Type 2. Anxious-Ambivalent This person was treated in an ambivalent way by his/her parents, with sporadic attachment that breds insecurity. He/she tends to be preoccupied with love, and loves the attention and closeness, but is racked with jealousy and has expectations of rejection. They are likely to have a volatile relationship with their partner, often scaring them away because of too much jealousy and anxiety. They often expect the worst to happen and behave to match. Of course, it usually becomes a self-fulfilling prophesy (26 per cent).
Type 3. Avoidant This individual is likely to have been brought up in a detached way from birth by the parents. He/she finds it difficult to get close to others and feels uncomfortable with close proximity or commitment. This leads to a lack of intimacy, suspicion and frequent isolation (20 per cent).Further research has supported these findings.
The implications of different types teaming up with each other are not difficult to see.
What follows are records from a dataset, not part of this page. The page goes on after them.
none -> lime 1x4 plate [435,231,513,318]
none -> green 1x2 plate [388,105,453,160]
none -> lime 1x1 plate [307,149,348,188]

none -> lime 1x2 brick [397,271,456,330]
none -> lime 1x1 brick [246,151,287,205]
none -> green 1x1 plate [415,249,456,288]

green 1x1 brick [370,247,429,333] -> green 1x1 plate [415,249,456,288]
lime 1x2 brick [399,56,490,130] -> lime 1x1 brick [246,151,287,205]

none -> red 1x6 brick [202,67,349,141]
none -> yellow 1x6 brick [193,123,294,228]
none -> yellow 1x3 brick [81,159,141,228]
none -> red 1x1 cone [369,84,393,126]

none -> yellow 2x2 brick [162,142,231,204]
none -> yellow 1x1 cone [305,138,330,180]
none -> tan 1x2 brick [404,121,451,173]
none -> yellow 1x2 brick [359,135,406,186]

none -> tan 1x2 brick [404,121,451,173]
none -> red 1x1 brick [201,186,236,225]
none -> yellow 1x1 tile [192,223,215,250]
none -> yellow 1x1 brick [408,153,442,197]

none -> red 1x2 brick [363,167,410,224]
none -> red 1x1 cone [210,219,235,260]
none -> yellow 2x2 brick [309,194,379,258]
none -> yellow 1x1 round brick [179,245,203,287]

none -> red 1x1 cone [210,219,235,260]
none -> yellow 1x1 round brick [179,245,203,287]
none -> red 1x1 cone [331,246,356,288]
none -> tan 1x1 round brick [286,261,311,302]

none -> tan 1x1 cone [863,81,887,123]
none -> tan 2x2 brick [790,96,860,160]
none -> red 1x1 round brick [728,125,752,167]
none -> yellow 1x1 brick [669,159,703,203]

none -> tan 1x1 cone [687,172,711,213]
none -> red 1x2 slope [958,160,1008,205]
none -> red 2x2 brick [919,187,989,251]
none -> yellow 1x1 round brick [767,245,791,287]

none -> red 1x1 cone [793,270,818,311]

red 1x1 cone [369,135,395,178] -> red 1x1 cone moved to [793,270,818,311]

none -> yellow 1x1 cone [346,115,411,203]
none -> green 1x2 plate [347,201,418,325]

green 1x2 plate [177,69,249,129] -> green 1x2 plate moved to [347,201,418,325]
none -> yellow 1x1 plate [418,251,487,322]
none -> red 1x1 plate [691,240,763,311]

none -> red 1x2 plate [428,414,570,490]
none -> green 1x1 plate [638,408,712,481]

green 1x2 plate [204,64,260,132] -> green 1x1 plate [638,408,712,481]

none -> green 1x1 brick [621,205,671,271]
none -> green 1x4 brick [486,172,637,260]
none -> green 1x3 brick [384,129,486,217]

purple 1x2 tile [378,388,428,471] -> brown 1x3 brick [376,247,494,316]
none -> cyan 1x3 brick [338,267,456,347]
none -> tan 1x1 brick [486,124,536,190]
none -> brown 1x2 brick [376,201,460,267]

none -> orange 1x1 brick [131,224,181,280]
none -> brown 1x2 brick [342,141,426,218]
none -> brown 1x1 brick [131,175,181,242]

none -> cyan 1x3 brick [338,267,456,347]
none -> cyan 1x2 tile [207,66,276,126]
A Type 1 linking up with a Type 3 would eventually be a nightmare. The detached person would not welcome the constant openness (my ex) while the expressive person would resent the introspection and secrecy (me!)
All relationships contain three common factors:
a. mutual understanding
b. giving and receiving support
c. valuing time spent with a loved one.
Securely attached adults are more able to provide those key elements than their more anxious peers. They tend to be more committed, more satisfied and have a longer duration in their relationships. Anxious-Ambivalent adults, who were deprived of parental attention or rejected as children in some form, have more swings (highs & lows) in their unions and experience greater stress when in conflict with their partners. Avoidants tend to prefer casual sex, which requires little psychological intimacy or commitment, or no sex at all, while both Avoidant and Anxious-Ambivalent adults do not seek out similar adults as partners. They tend to go for either much younger or much older lovers.